Ma non sarebbe meglio licenziare alle stampe un’opera solo
quando si è certi o quasi della sua completezza, non dico
perfezione, lasciando magari ad altri la possibilità di dire
la propria su un determinato argomento? Senza monopolizzare spazio
e competenza. Inoltre credo che, rallentando il ritmo della produzione,
verrebbe garantita la correttezza formale e stilistica ed evitata
la noia del ripetersi.
Ho osato dire provocatoriamente “duplicato”, usando
tuttavia il condizionale, perché così mi era parso
lecito pensare; ma, leggendo questa Storia nella seconda edizione,
ho avuto modo di ricredermi e ho apprezzato la consistenza dei nuovi
contenuti, l’arricchimento documentale di carattere teorico
e artistico, nonché la profondità speculativa e la
forza argomentativa, il tutto suffragato dalle numerose note con
frequenti richiami o rinvii alle precedenti riflessioni dell’autore,
alla fine di ogni capitolo.
L’opera si sviluppa in cinque capitoli lungo l’asse
temporale che abbraccia i secc. XVI, XVII, XVIII, XIX, XX ed è
caratterizzata da frequenti parziali anticipazioni (prolessi) e
quindi rinvii ad altri momenti cronologicamente pertinenti, oppure
da ritorni al passato (analessi): questo permette all’autore
stilisticamente di formulare ulteriori riflessioni in forma parentetica,
che farebbero perdere il filo del discorso a un lettore disattento,
compromettendo l’immediata comprensione del testo: pertanto
non ci si attenda una facile e scorrevole lettura. Ma non è,
questo, un difetto, tutt’altro: infatti una tale scrittura
sta a testimoniare il notevole spessore culturale dell’A.

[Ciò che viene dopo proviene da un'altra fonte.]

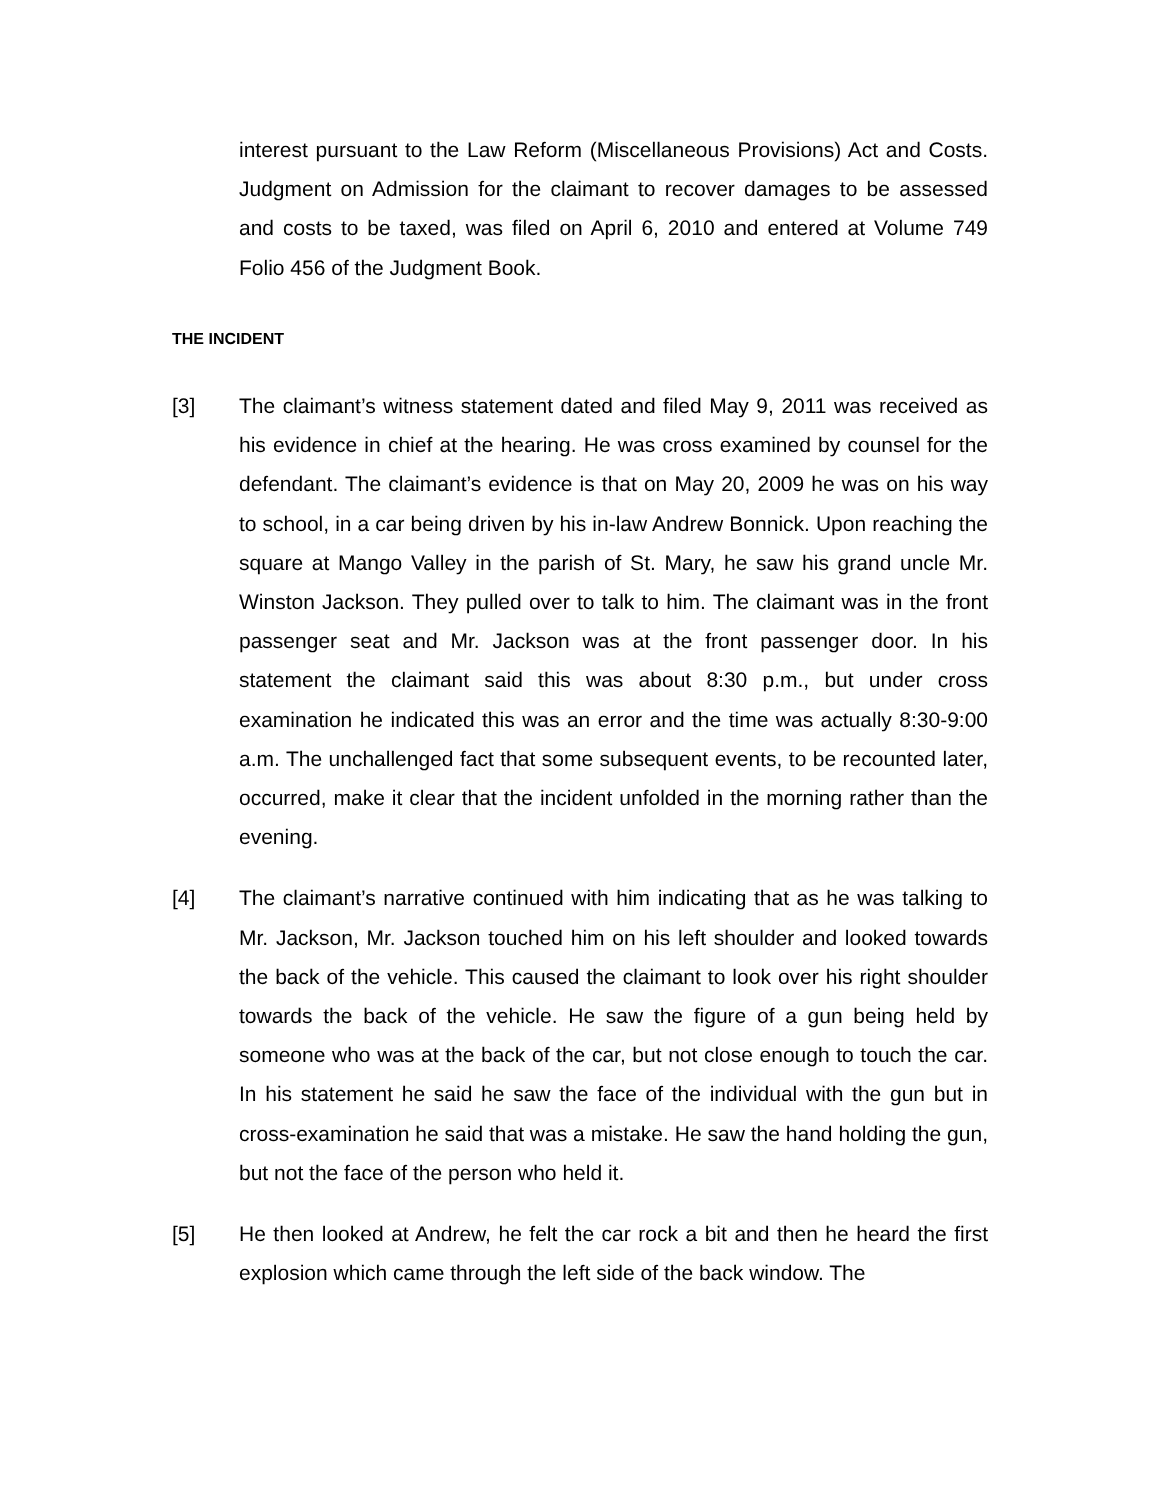interest pursuant to the Law Reform (Miscellaneous Provisions) Act and Costs. Judgment on Admission for the claimant to recover damages to be assessed and costs to be taxed, was filed on April 6, 2010 and entered at Volume 749 Folio 456 of the Judgment Book.
THE INCIDENT
[3] The claimant’s witness statement dated and filed May 9, 2011 was received as his evidence in chief at the hearing. He was cross examined by counsel for the defendant. The claimant’s evidence is that on May 20, 2009 he was on his way to school, in a car being driven by his in-law Andrew Bonnick. Upon reaching the square at Mango Valley in the parish of St. Mary, he saw his grand uncle Mr. Winston Jackson. They pulled over to talk to him. The claimant was in the front passenger seat and Mr. Jackson was at the front passenger door. In his statement the claimant said this was about 8:30 p.m., but under cross examination he indicated this was an error and the time was actually 8:30-9:00 a.m. The unchallenged fact that some subsequent events, to be recounted later, occurred, make it clear that the incident unfolded in the morning rather than the evening.
[4] The claimant’s narrative continued with him indicating that as he was talking to Mr. Jackson, Mr. Jackson touched him on his left shoulder and looked towards the back of the vehicle. This caused the claimant to look over his right shoulder towards the back of the vehicle. He saw the figure of a gun being held by someone who was at the back of the car, but not close enough to touch the car. In his statement he said he saw the face of the individual with the gun but in cross-examination he said that was a mistake. He saw the hand holding the gun, but not the face of the person who held it.
[5] He then looked at Andrew, he felt the car rock a bit and then he heard the first explosion which came through the left side of the back window. The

e la capacità di dominare una materia vasta e complessa,
che comprende molteplici discipline: la Fisiognomica, la Patognomica,
la Fisiologia, la Frenologia, la Psicologia, la Psichiatria, la
Psicoanalisi e l’Antropologia, tutte scienze a cui si sposa
l’Arte in generale, quella figurativa e letteraria in particolare.

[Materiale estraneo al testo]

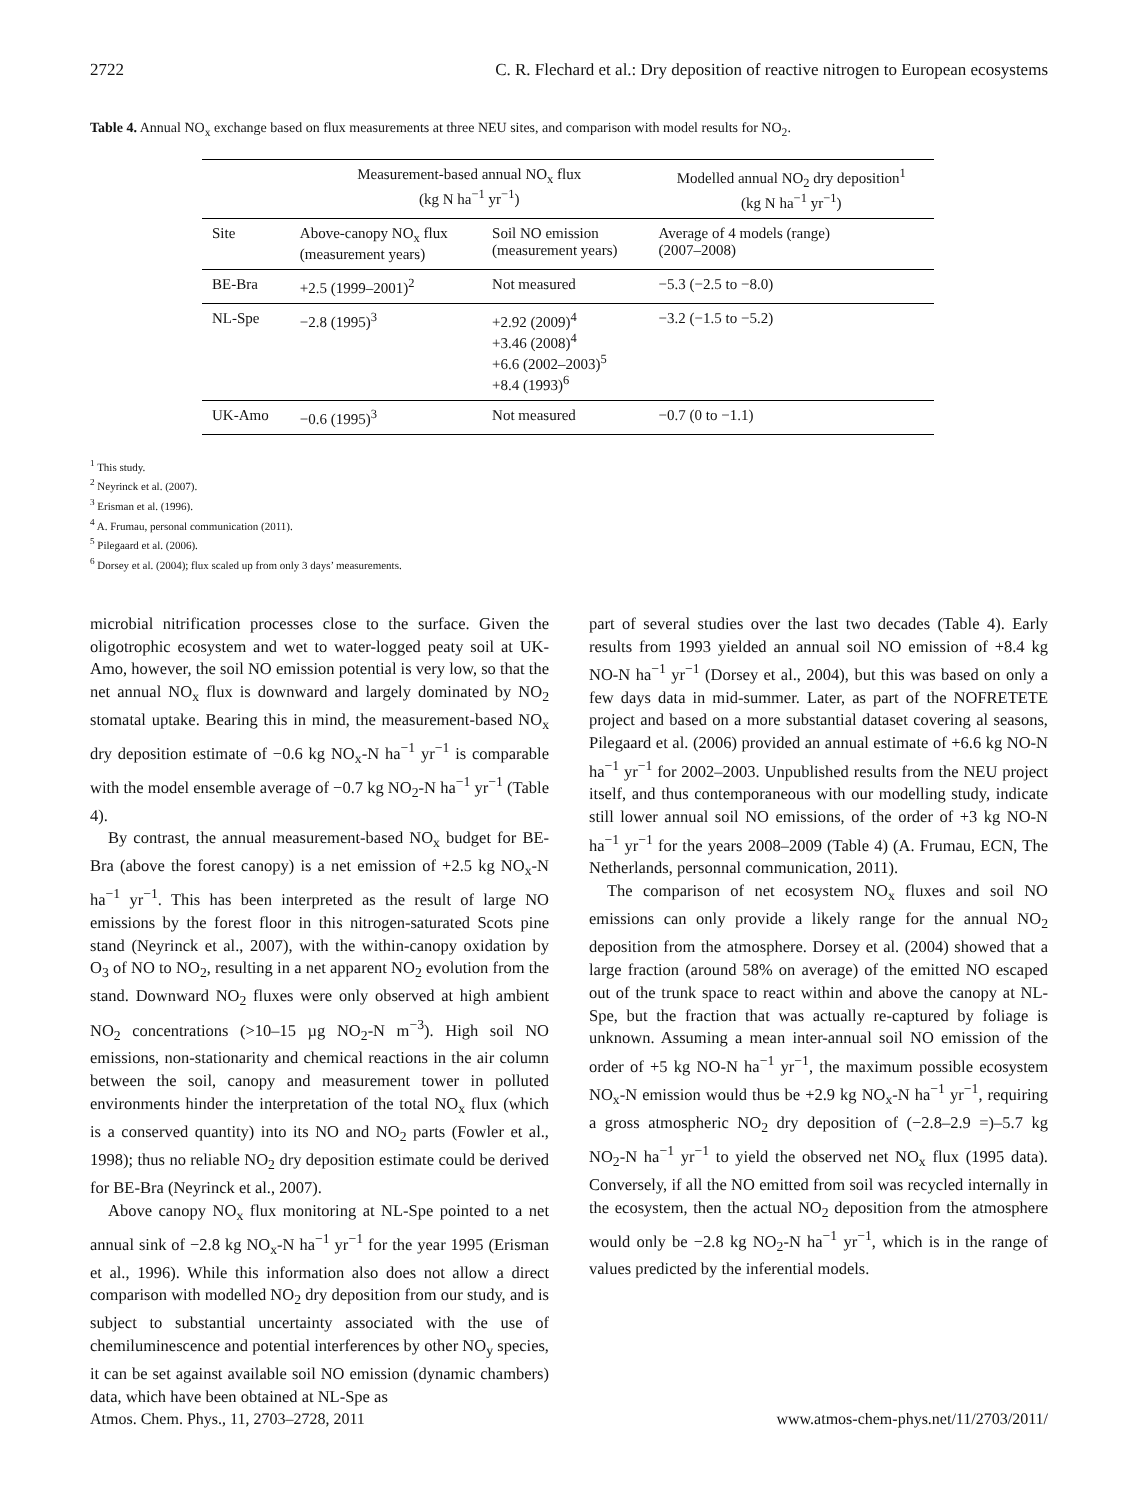2722 C. R. Flechard et al.: Dry deposition of reactive nitrogen to European ecosystems
Table 4. Annual NO<sub>x</sub> exchange based on flux measurements at three NEU sites, and comparison with model results for NO<sub>2</sub>.
| | Measurement-based annual NO<sub>x</sub> flux (kg N ha<sup>−1</sup> yr<sup>−1</sup>) | | Modelled annual NO<sub>2</sub> dry deposition<sup>1</sup> (kg N ha<sup>−1</sup> yr<sup>−1</sup>) |
| --- | --- | --- | --- |
| Site | Above-canopy NO<sub>x</sub> flux (measurement years) | Soil NO emission (measurement years) | Average of 4 models (range) (2007–2008) |
| BE-Bra | +2.5 (1999–2001)<sup>2</sup> | Not measured | −5.3 (−2.5 to −8.0) |
| NL-Spe | −2.8 (1995)<sup>3</sup> | +2.92 (2009)<sup>4</sup> +3.46 (2008)<sup>4</sup> +6.6 (2002–2003)<sup>5</sup> +8.4 (1993)<sup>6</sup> | −3.2 (−1.5 to −5.2) |
| UK-Amo | −0.6 (1995)<sup>3</sup> | Not measured | −0.7 (0 to −1.1) |
<sup>1</sup> This study.
<sup>2</sup> Neyrinck et al. (2007).
<sup>3</sup> Erisman et al. (1996).
<sup>4</sup> A. Frumau, personal communication (2011).
<sup>5</sup> Pilegaard et al. (2006).
<sup>6</sup> Dorsey et al. (2004); flux scaled up from only 3 days’ measurements.
microbial nitrification processes close to the surface. Given the oligotrophic ecosystem and wet to water-logged peaty soil at UK-Amo, however, the soil NO emission potential is very low, so that the net annual NO<sub>x</sub> flux is downward and largely dominated by NO<sub>2</sub> stomatal uptake. Bearing this in mind, the measurement-based NO<sub>x</sub> dry deposition estimate of −0.6 kg NO<sub>x</sub>-N ha<sup>−1</sup> yr<sup>−1</sup> is comparable with the model ensemble average of −0.7 kg NO<sub>2</sub>-N ha<sup>−1</sup> yr<sup>−1</sup> (Table 4).
By contrast, the annual measurement-based NO<sub>x</sub> budget for BE-Bra (above the forest canopy) is a net emission of +2.5 kg NO<sub>x</sub>-N ha<sup>−1</sup> yr<sup>−1</sup>. This has been interpreted as the result of large NO emissions by the forest floor in this nitrogen-saturated Scots pine stand (Neyrinck et al., 2007), with the within-canopy oxidation by O<sub>3</sub> of NO to NO<sub>2</sub>, resulting in a net apparent NO<sub>2</sub> evolution from the stand. Downward NO<sub>2</sub> fluxes were only observed at high ambient NO<sub>2</sub> concentrations (>10–15 µg NO<sub>2</sub>-N m<sup>−3</sup>). High soil NO emissions, non-stationarity and chemical reactions in the air column between the soil, canopy and measurement tower in polluted environments hinder the interpretation of the total NO<sub>x</sub> flux (which is a conserved quantity) into its NO and NO<sub>2</sub> parts (Fowler et al., 1998); thus no reliable NO<sub>2</sub> dry deposition estimate could be derived for BE-Bra (Neyrinck et al., 2007).
Above canopy NO<sub>x</sub> flux monitoring at NL-Spe pointed to a net annual sink of −2.8 kg NO<sub>x</sub>-N ha<sup>−1</sup> yr<sup>−1</sup> for the year 1995 (Erisman et al., 1996). While this information also does not allow a direct comparison with modelled NO<sub>2</sub> dry deposition from our study, and is subject to substantial uncertainty associated with the use of chemiluminescence and potential interferences by other NO<sub>y</sub> species, it can be set against available soil NO emission (dynamic chambers) data, which have been obtained at NL-Spe as
part of several studies over the last two decades (Table 4). Early results from 1993 yielded an annual soil NO emission of +8.4 kg NO-N ha<sup>−1</sup> yr<sup>−1</sup> (Dorsey et al., 2004), but this was based on only a few days data in mid-summer. Later, as part of the NOFRETETE project and based on a more substantial dataset covering al seasons, Pilegaard et al. (2006) provided an annual estimate of +6.6 kg NO-N ha<sup>−1</sup> yr<sup>−1</sup> for 2002–2003. Unpublished results from the NEU project itself, and thus contemporaneous with our modelling study, indicate still lower annual soil NO emissions, of the order of +3 kg NO-N ha<sup>−1</sup> yr<sup>−1</sup> for the years 2008–2009 (Table 4) (A. Frumau, ECN, The Netherlands, personnal communication, 2011).
The comparison of net ecosystem NO<sub>x</sub> fluxes and soil NO emissions can only provide a likely range for the annual NO<sub>2</sub> deposition from the atmosphere. Dorsey et al. (2004) showed that a large fraction (around 58% on average) of the emitted NO escaped out of the trunk space to react within and above the canopy at NL-Spe, but the fraction that was actually re-captured by foliage is unknown. Assuming a mean inter-annual soil NO emission of the order of +5 kg NO-N ha<sup>−1</sup> yr<sup>−1</sup>, the maximum possible ecosystem NO<sub>x</sub>-N emission would thus be +2.9 kg NO<sub>x</sub>-N ha<sup>−1</sup> yr<sup>−1</sup>, requiring a gross atmospheric NO<sub>2</sub> dry deposition of (−2.8–2.9 =)–5.7 kg NO<sub>2</sub>-N ha<sup>−1</sup> yr<sup>−1</sup> to yield the observed net NO<sub>x</sub> flux (1995 data). Conversely, if all the NO emitted from soil was recycled internally in the ecosystem, then the actual NO<sub>2</sub> deposition from the atmosphere would only be −2.8 kg NO<sub>2</sub>-N ha<sup>−1</sup> yr<sup>−1</sup>, which is in the range of values predicted by the inferential models.
Atmos. Chem. Phys., 11, 2703–2728, 2011 www.atmos-chem-phys.net/11/2703/2011/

Un’altra caratteristica sul piano stilistico è la discorsività
e la confidenzialità del linguaggio, molto vicino al parlato
in alcuni passaggi, tesi a moderare il rigore logico della trattazione
di argomenti che richiedono spesso l’uso del confronto tra
gli autori e l’invito al lettore a prendere visione diretta
del copioso materiale iconografico o a leggere frequenti citazioni
infratestuali e nell’ambito delle numerose e fittissime note.

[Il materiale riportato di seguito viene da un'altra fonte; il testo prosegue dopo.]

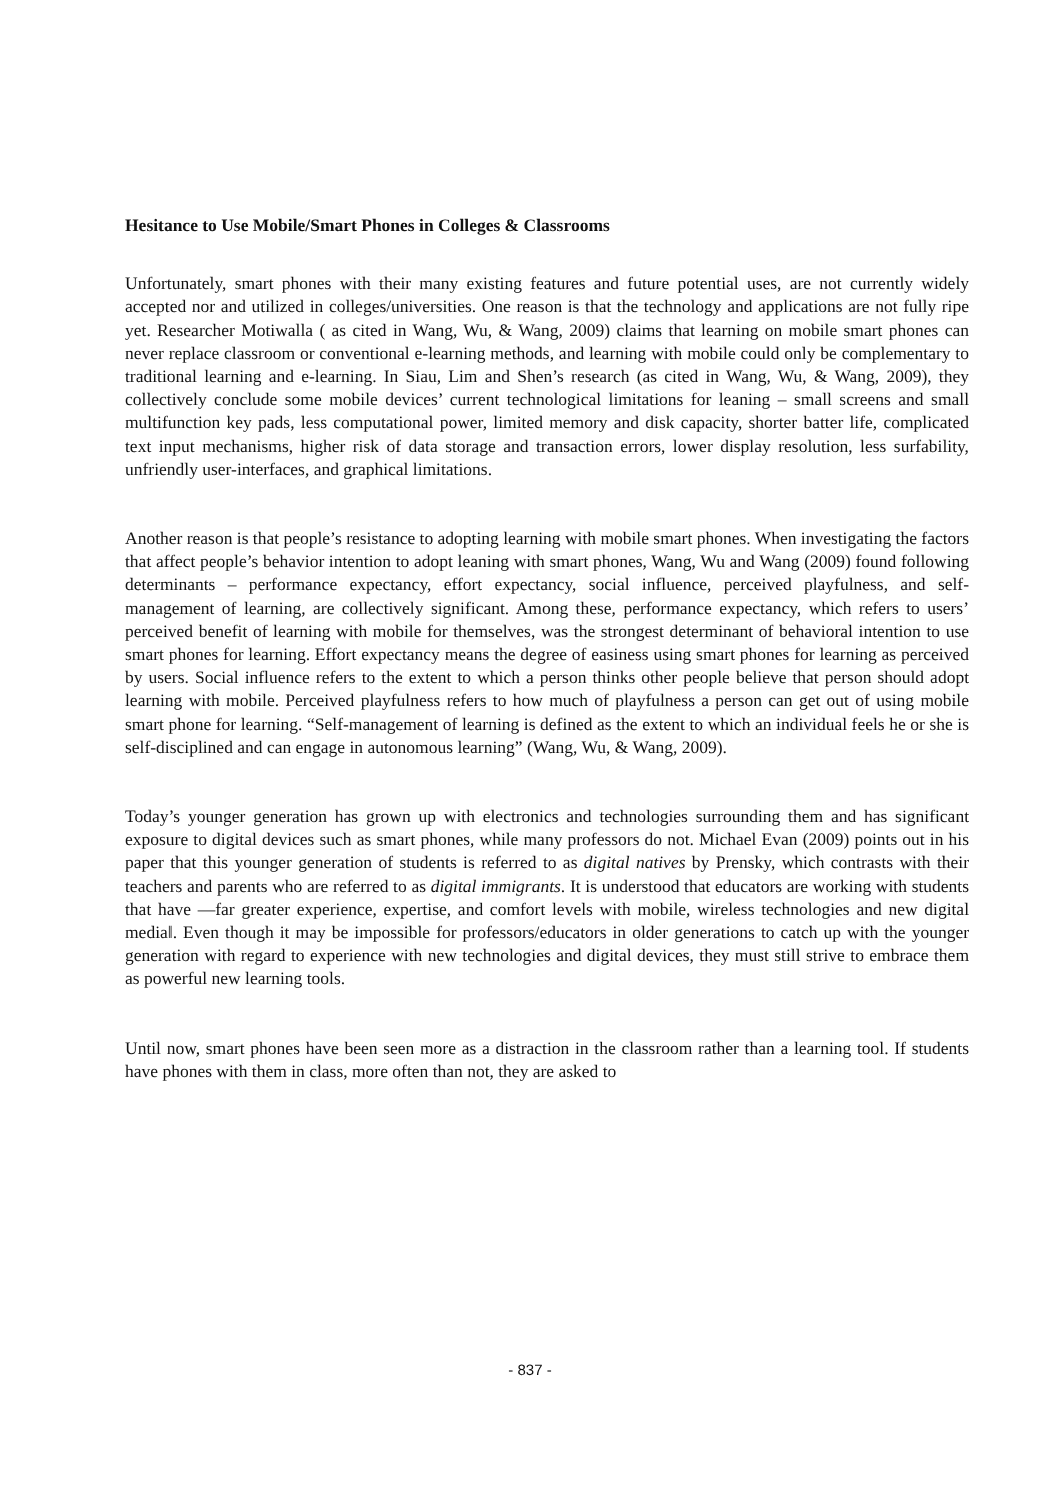Hesitance to Use Mobile/Smart Phones in Colleges & Classrooms
Unfortunately, smart phones with their many existing features and future potential uses, are not currently widely accepted nor and utilized in colleges/universities. One reason is that the technology and applications are not fully ripe yet. Researcher Motiwalla ( as cited in Wang, Wu, & Wang, 2009) claims that learning on mobile smart phones can never replace classroom or conventional e-learning methods, and learning with mobile could only be complementary to traditional learning and e-learning. In Siau, Lim and Shen’s research (as cited in Wang, Wu, & Wang, 2009), they collectively conclude some mobile devices’ current technological limitations for leaning – small screens and small multifunction key pads, less computational power, limited memory and disk capacity, shorter batter life, complicated text input mechanisms, higher risk of data storage and transaction errors, lower display resolution, less surfability, unfriendly user-interfaces, and graphical limitations.
Another reason is that people’s resistance to adopting learning with mobile smart phones. When investigating the factors that affect people’s behavior intention to adopt leaning with smart phones, Wang, Wu and Wang (2009) found following determinants – performance expectancy, effort expectancy, social influence, perceived playfulness, and self-management of learning, are collectively significant. Among these, performance expectancy, which refers to users’ perceived benefit of learning with mobile for themselves, was the strongest determinant of behavioral intention to use smart phones for learning. Effort expectancy means the degree of easiness using smart phones for learning as perceived by users. Social influence refers to the extent to which a person thinks other people believe that person should adopt learning with mobile. Perceived playfulness refers to how much of playfulness a person can get out of using mobile smart phone for learning. “Self-management of learning is defined as the extent to which an individual feels he or she is self-disciplined and can engage in autonomous learning” (Wang, Wu, & Wang, 2009).
Today’s younger generation has grown up with electronics and technologies surrounding them and has significant exposure to digital devices such as smart phones, while many professors do not. Michael Evan (2009) points out in his paper that this younger generation of students is referred to as digital natives by Prensky, which contrasts with their teachers and parents who are referred to as digital immigrants. It is understood that educators are working with students that have ―far greater experience, expertise, and comfort levels with mobile, wireless technologies and new digital media‖. Even though it may be impossible for professors/educators in older generations to catch up with the younger generation with regard to experience with new technologies and digital devices, they must still strive to embrace them as powerful new learning tools.
Until now, smart phones have been seen more as a distraction in the classroom rather than a learning tool. If students have phones with them in class, more often than not, they are asked to
- 837 -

Ma ciò che importa fondamentalmente del testo in esame è
la novità dell’approccio a una tematica sui generis
particolarmente interessante, offerta dalla convergenza e dall’intreccio
della scienza del Profondo e dell’arte del Profondo, come
l’A. con molta originalità ci indica sinteticamente
mediante un diagramma storico (ved. p. 12), chiarendo che le due
componenti si presentano parallele nel Cinquecento, divergenti nel
Seicento, di nuovo verso una convergenza nel Settecento, precipitando
quindi in un groviglio nell’Ottocento, che fa impazzire le
menti, degli artisti s’intende, rendendo più fecondo
e accanito lo studio e l’approfondimento delle varie questioni,
per sciogliersi infine nel Novecento in una linearità combaciante,
che segna la fine definitiva dei due campi (psicologico-psicoanalitico
e artistico).
“Da questo momento”, avverte l’A. a p. 15 “Arte
e Psicoanalisi, coscienza critica del Profondo sul versante creativo
e su quello scientifico, convivono, in un intreccio talmente fitto
da poter essere identificato con una sola linea continua.”
Questo comunque è un punto su cui ciascuno di noi potrà
esercitare la propria riflessione con piena autonomia di giudizio
e speculativa. Ma ora vediamo, sia pure a volo di uccello, come
si muove l’A. nel raccontarci la storia della fisiognomica,
nella nuova veste editoriale.
Dopo alcune righe illustrative e riassuntive della materia (pp.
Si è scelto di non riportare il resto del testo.